L’iniziativa di don Milani prendeva il via da un assunto in parte didattico e in parte «politico», per le sue finalità sociali. Parole alla pari, perché alla pari sono le coscienze e la partecipazione: parole e politica sono il connubio nella mente ragionevole perché il possesso il più ampio possibile delle parole restituisce ai singoli i diritti di appartenenza.

Eppure non basta il possesso perché la parola risulterebbe un flatus vocis, suono e addirittura rumore, se il pensiero riflettente restasse assente.

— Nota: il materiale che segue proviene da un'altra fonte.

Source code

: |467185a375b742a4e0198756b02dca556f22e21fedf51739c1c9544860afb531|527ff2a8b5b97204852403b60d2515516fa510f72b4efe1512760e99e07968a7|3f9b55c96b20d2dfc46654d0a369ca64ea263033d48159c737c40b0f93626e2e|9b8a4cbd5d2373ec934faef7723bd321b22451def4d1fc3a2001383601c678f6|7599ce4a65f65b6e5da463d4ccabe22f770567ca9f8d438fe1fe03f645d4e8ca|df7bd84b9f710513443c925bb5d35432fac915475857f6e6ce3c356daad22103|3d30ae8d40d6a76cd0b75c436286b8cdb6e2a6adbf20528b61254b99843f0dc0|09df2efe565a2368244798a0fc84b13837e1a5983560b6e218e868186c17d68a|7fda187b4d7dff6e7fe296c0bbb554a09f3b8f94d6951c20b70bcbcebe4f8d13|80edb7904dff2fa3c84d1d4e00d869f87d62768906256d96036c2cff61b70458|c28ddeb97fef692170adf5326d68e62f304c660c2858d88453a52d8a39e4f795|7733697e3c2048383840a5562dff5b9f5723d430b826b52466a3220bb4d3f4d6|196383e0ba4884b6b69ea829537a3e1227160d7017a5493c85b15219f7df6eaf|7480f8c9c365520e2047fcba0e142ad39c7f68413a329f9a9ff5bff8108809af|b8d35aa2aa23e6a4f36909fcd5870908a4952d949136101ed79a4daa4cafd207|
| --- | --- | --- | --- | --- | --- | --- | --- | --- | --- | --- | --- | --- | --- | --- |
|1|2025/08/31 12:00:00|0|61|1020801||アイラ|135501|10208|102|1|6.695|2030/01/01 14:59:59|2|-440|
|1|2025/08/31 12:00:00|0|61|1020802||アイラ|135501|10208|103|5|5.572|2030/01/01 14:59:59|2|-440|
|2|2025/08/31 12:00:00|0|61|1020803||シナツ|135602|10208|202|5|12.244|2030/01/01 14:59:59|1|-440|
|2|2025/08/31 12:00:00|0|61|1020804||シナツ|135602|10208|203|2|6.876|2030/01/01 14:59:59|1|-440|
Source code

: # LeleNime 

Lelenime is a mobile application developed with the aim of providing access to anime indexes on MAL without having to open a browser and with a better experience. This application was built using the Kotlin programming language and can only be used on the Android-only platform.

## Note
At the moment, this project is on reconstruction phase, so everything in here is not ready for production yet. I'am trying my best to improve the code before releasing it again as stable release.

La lingua è strumento ma la ricchezza del suono la riconduce all’origine nobile: il pensiero, i valori alimentati, il dialogo prodotto tra menti amiche, il tutto nella scuola in cui l’approccio tra alunno e insegnante è l’incontro tra intelligenze, non solo tra le menti; si tratta, infatti, di reciprocità inclusiva e riflettente e non di input e di percezioni meccaniche tra facoltà.

L’educazione linguistica è educativa per il suo dare al suono la componente armonica: l’interpretazione, frutto della coscienza che sollecita la partecipazione.

Linguaggi e coscienza politica si fondono perché se i linguaggi sono strumenti del dialogo è lì che l’educazione giuoca il suo ruolo e, con la libertà del linguaggio in azione, si nutrono i rapporti che affinano la coesistenza pacifica.

Abbiamo una Barbiana in ogni aula: il resto del mondo così prossimo a noi, per pluralità di etnie, così indispensabile a noi per il comune habitat, così nostro per il superamento delle barriere e dei confini dispone ed educa a sollevare lo sguardo dal proprio tavolo di lavoro di aula e a proiettarsi verso il mondo che è oltre ed è di tutti.